World Fine Art Professionals and their Key-Pieces, 395 - Peter Veltman Revisited

Five years ago, Peter Veltman showed trees, landscapes and animals that radiated a great tranquility in the exhibition 'Een Stille Blik / A Quiet Gaze'. Recently there was a new exhibition entitled ‘Soms was het stil’/ 'Sometimes it was quiet'.

Veltman has a good eye for form and composition. Sometimes it is almost abstract work. I speak to Peter Veltman at the end of the exhibition.


He found stillness, he says, but he wasn't looking for it. “It comes from within, my feeling is searching, as it were. Most photos have that stillness in them. For me, a photo has to have a soul.”

We are looking at a photo of the sea at Zandvoort. It's a bit foggy, calmly the waves roll to the beach. A lonely dog is walking. There is no horizon, the sea seems to disappear into the sky. Veltman: “I love fog, then you don't see the ugly things.” And not only that, it also gives him the opportunity to make a beautiful composition. He points to the photo of the Grimburgwal, where the fog helps to create a nice intermediate shape.

The Vliegen Forest (Het Vliegenbos)

Not all his photos are black and white, there are also some color photos, such as of the trees in the Vliegenbos. You can see the long thin trunks of the trees in the snow and the very light green leaves that have not yet fallen. "I have a light touch of color in the color photos, I'm not too fond of harsh colors."

He has known the Vliegen Forest since childhood. “I first came here when I was in kindergarten. With 35 children from the class we went there from the then car-free North. I was 4 years old. When I was 12 I thought of a place in the back of the forest where I had been. A fen where no one came. And 53 years later, in 2012, it was still there. I took a photo of it, which would form the first photo of a series of the Vliegen Forest, a series that grew to about 1000 pieces.” A few of them can be seen in the exhibition and in the book 'Sometimes it was quiet'.

The animals

Birds, ducks, cows and horses can be seen. Captured in a special way, either in a weird environment, or in a special composition. “It is not primarily about the animals, but about the overall picture.”

The people

There are unposed portraits, sometimes from a distance, such as the couple in an embrace on the pier to the Hoogovens near IJmuiden or two people on a bench, almost black, with the strongly outlined facades of houses behind them.
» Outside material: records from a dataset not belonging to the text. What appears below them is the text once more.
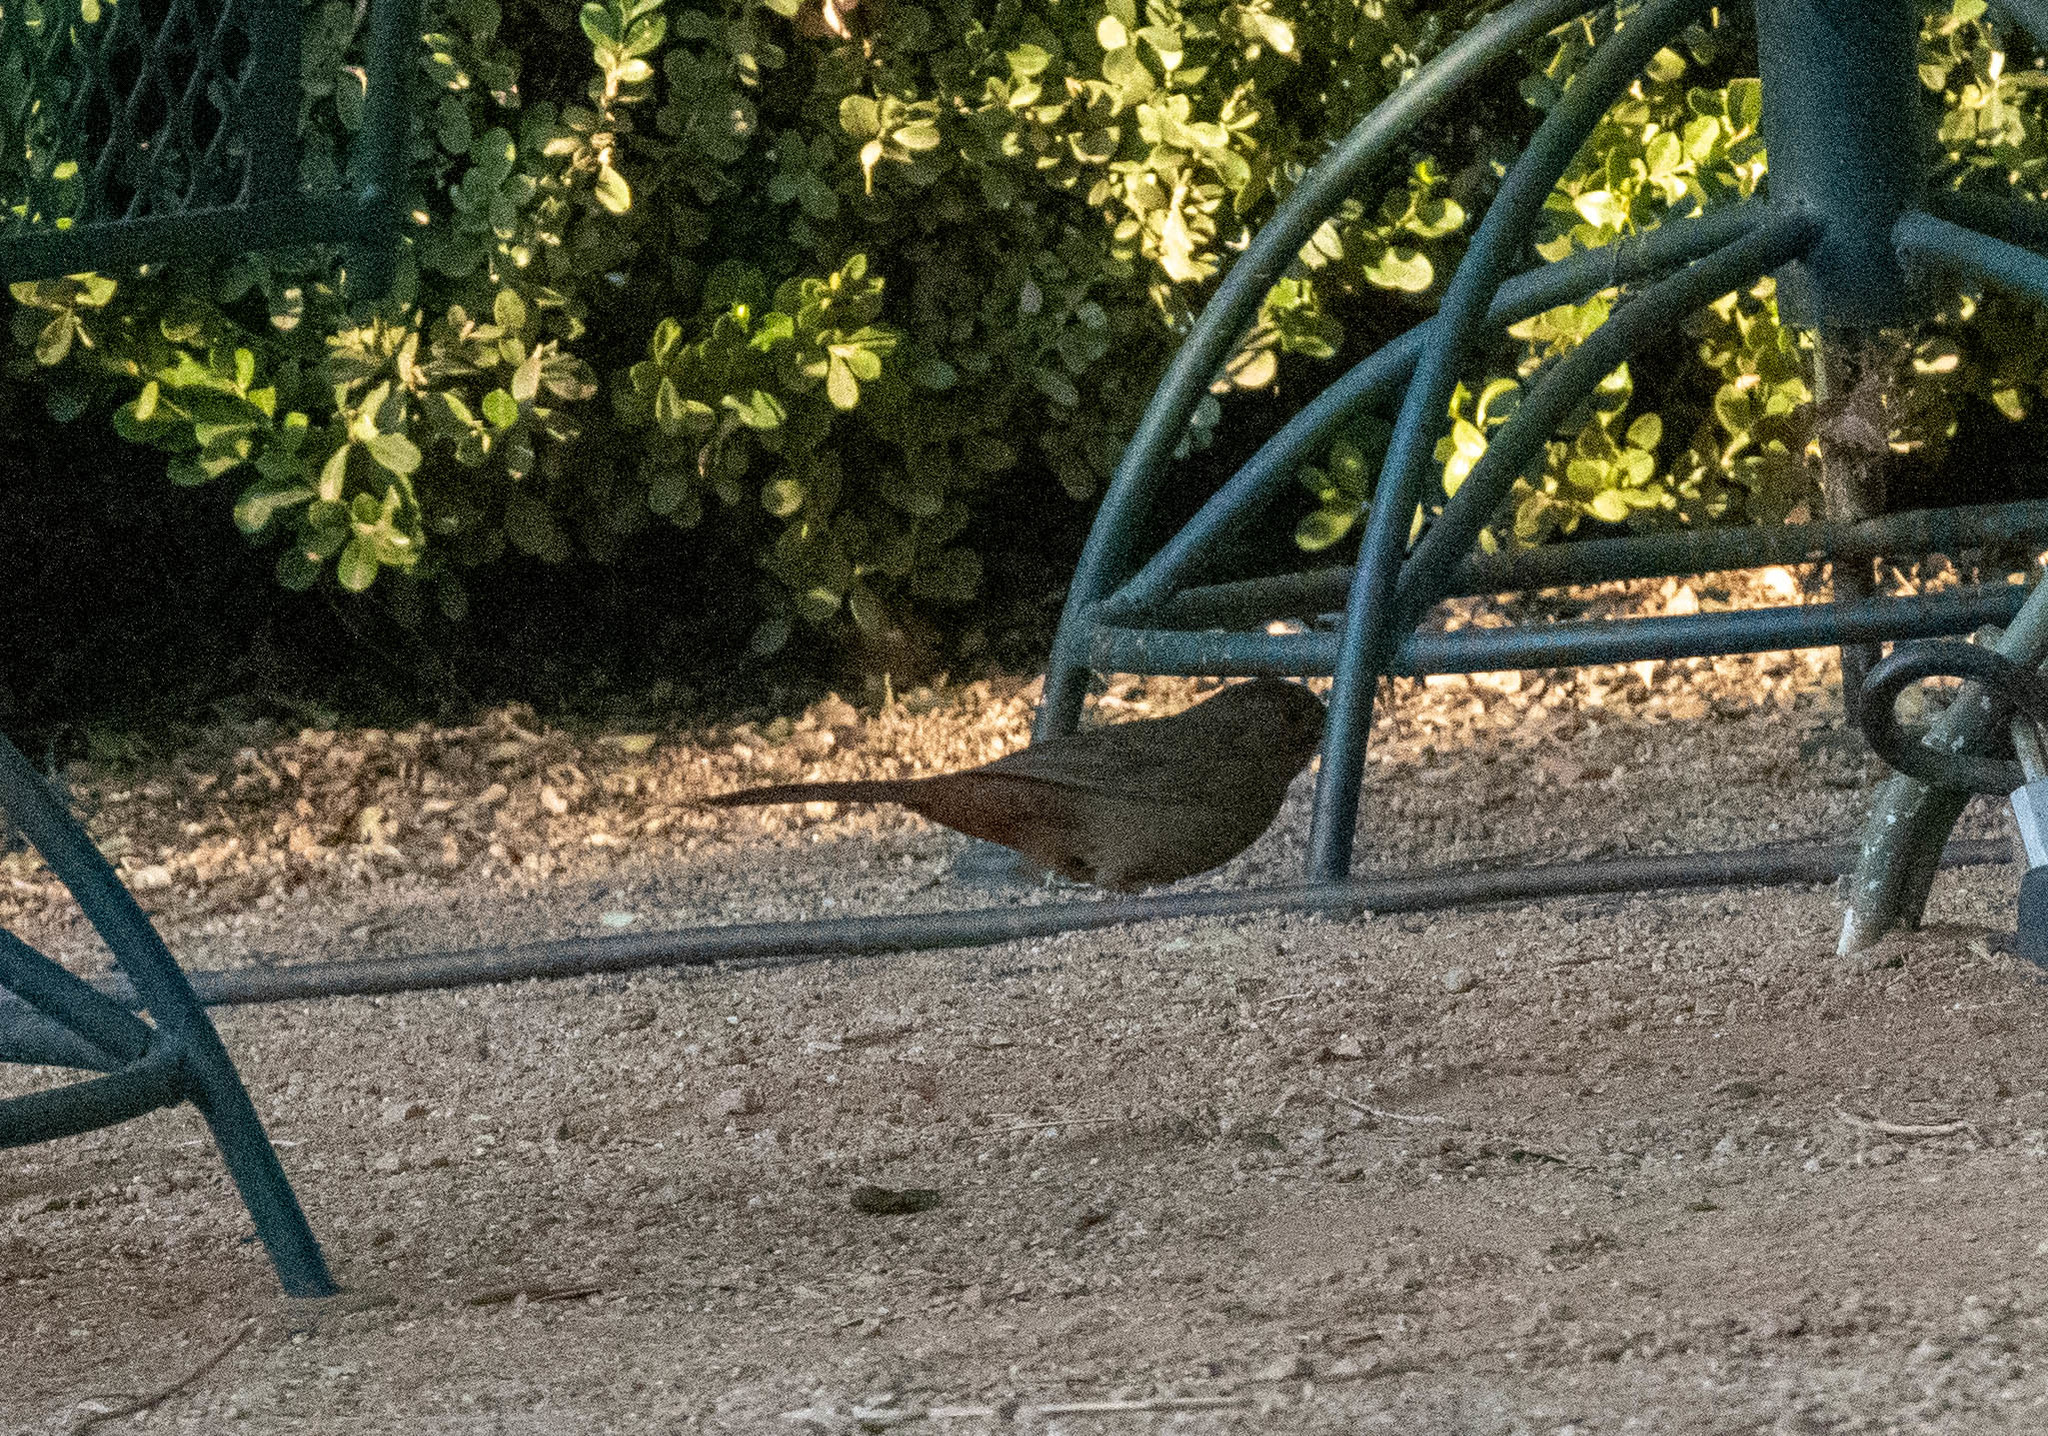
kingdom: Animalia
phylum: Chordata
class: Aves
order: Passeriformes
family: Passerellidae
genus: Melozone
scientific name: Melozone crissalis
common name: California towhee
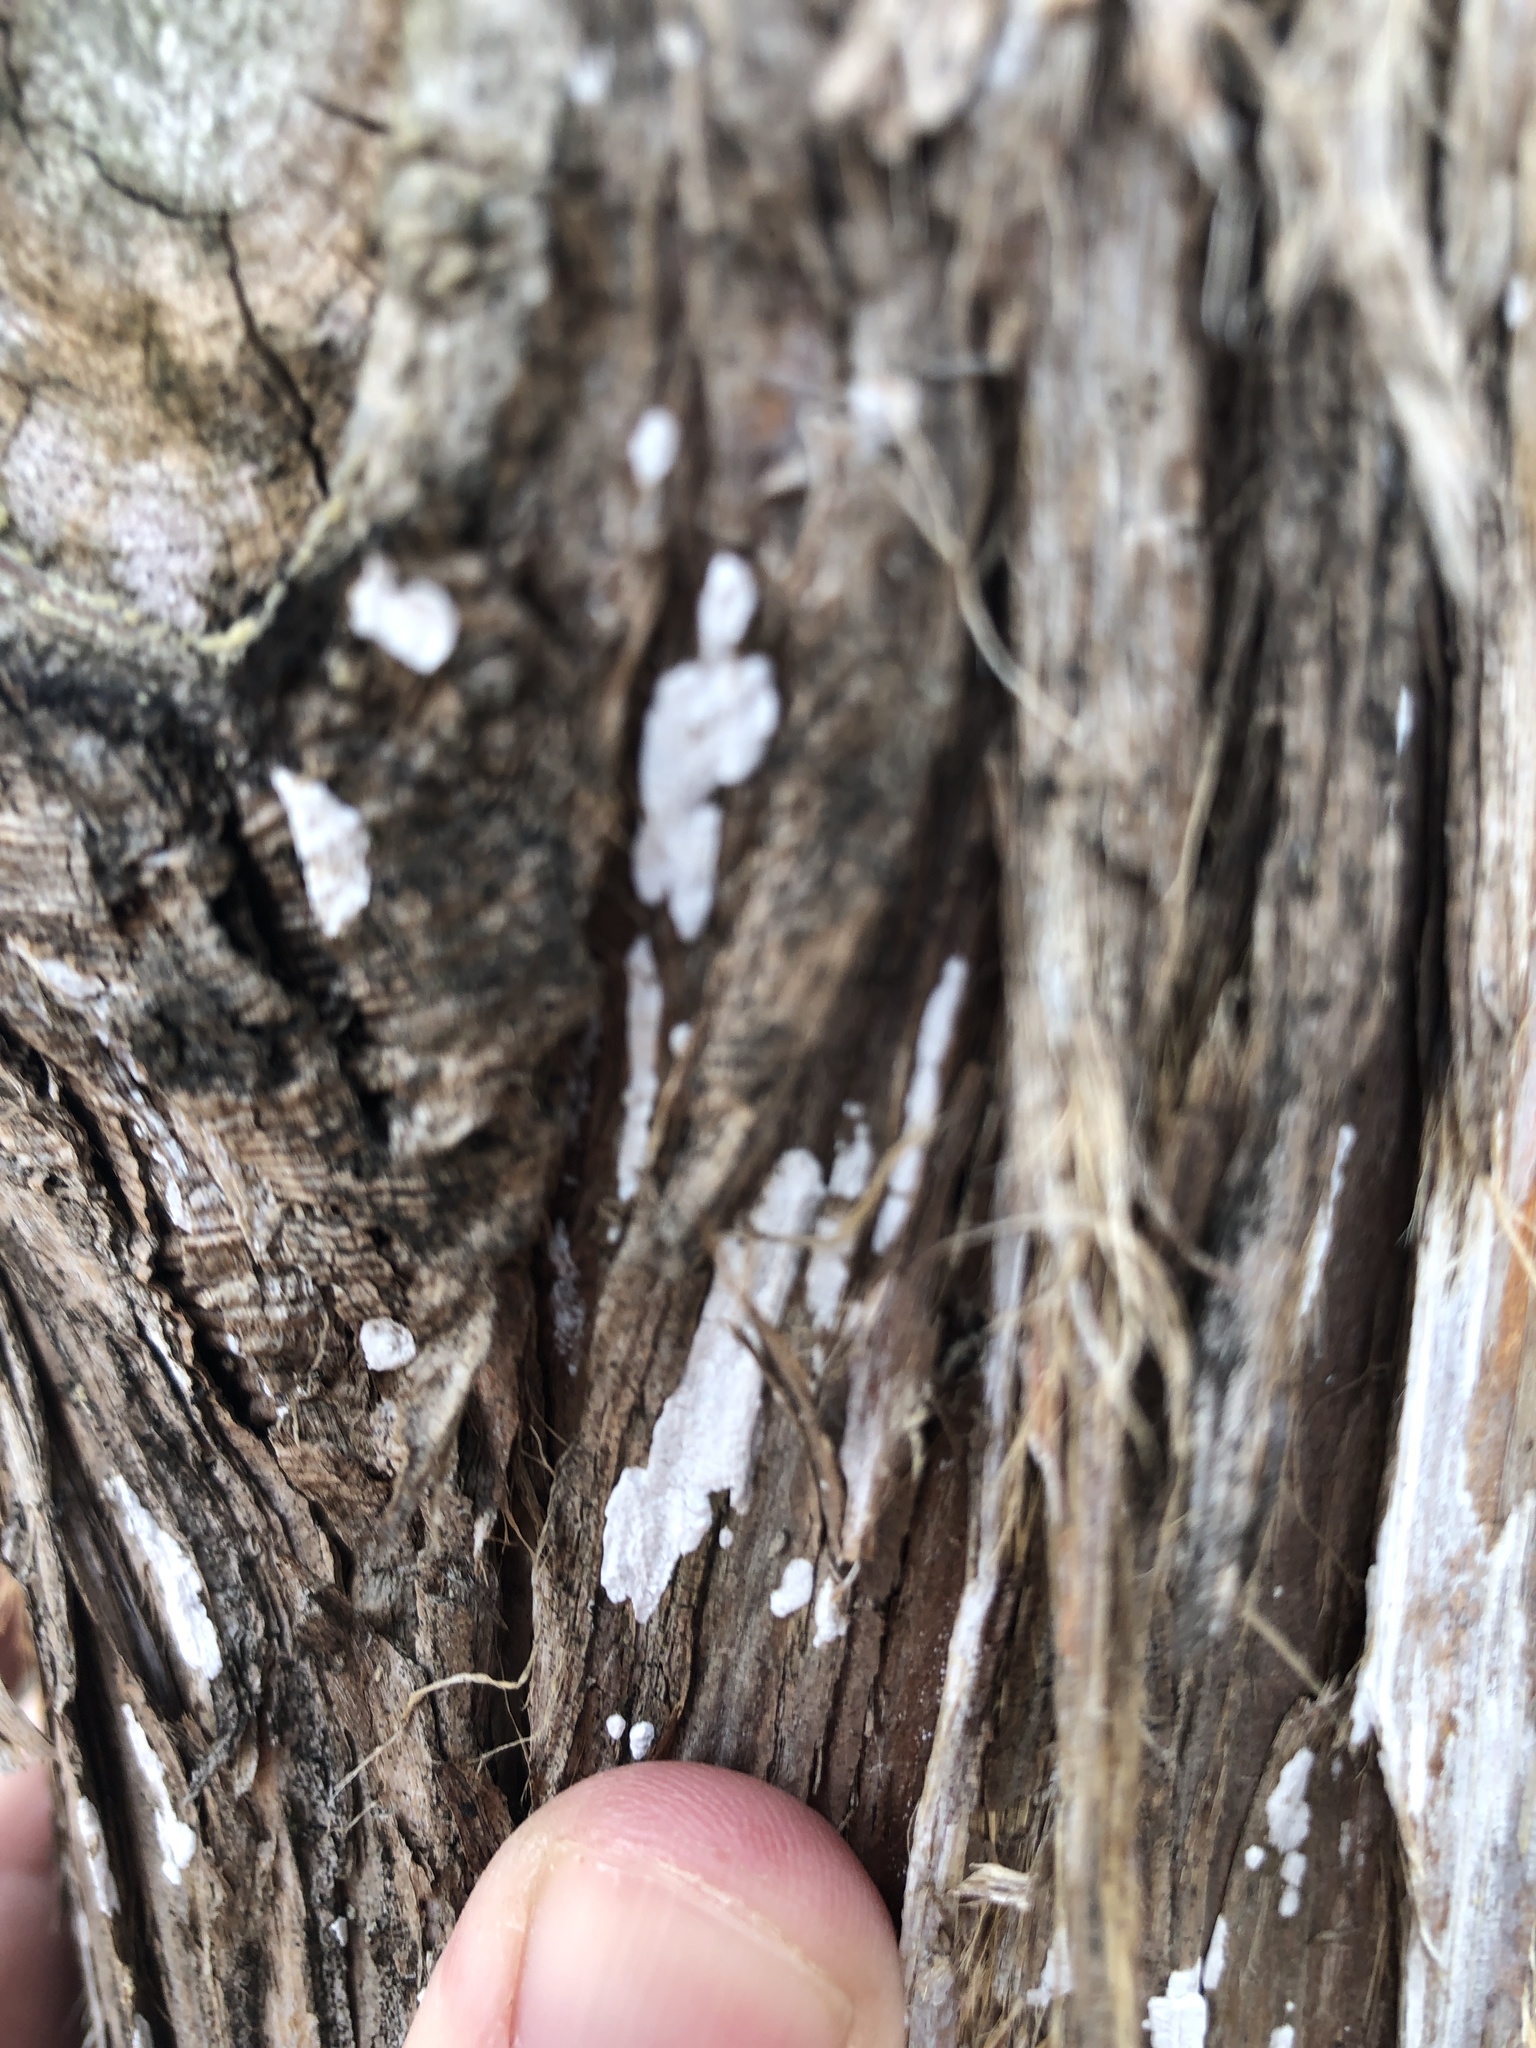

Sometimes closer, such as the tramp with luggage and two dogs or the passengers on the ferry on the IJ.


There is emotion in all photos, but it is not superimposed. Not only on all tree, landscape and animal photos. But also, for example, in the photo of the two elbows of the couple at the Tolhuispoort or the girl in a white party dress on the Klaprozenweg. “It's not posed. She stood there like that, I photographed very quickly.”

Veltman: “The emotion comes from both the subject and the composition. There must be a hidden seducer in a photo. Something invisible, unnoticeable. When you see the photo for a second, you say 'Oh, what a beautiful photo', but you don't know why. If that's the case, it worked for me.”

The tender look

As curator Sebastian Rypson writes, “Veltman's empathy for both his subjects and objects is palpable. This is not a photographer of the grand gesture, but of the tender gaze, of the sensitive moment. With the heart of a poet, Veltman brings together the image he already has in his head with the ethereal moments that come his way.”